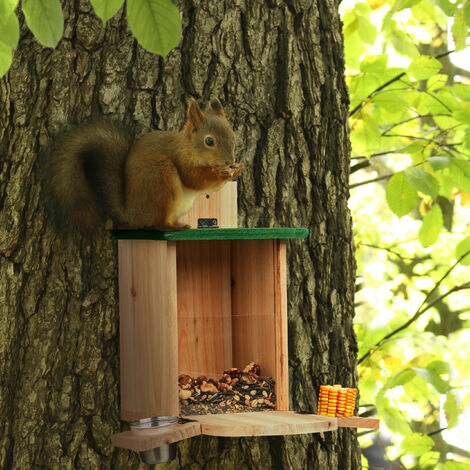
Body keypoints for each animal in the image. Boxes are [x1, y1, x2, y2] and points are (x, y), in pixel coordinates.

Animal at [42, 98, 244, 230]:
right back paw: (175, 227)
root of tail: (132, 215)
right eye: (209, 141)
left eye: (233, 135)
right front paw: (222, 173)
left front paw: (238, 169)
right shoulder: (180, 158)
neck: (188, 147)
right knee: (158, 224)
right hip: (159, 177)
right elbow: (194, 179)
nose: (230, 161)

[Work to be completed]
Every line of the material that holds the word "right" must be found and copied.

[Reply]
right back paw: (175, 227)
right eye: (209, 141)
right front paw: (222, 173)
right shoulder: (180, 158)
right knee: (158, 224)
right hip: (159, 177)
right elbow: (194, 179)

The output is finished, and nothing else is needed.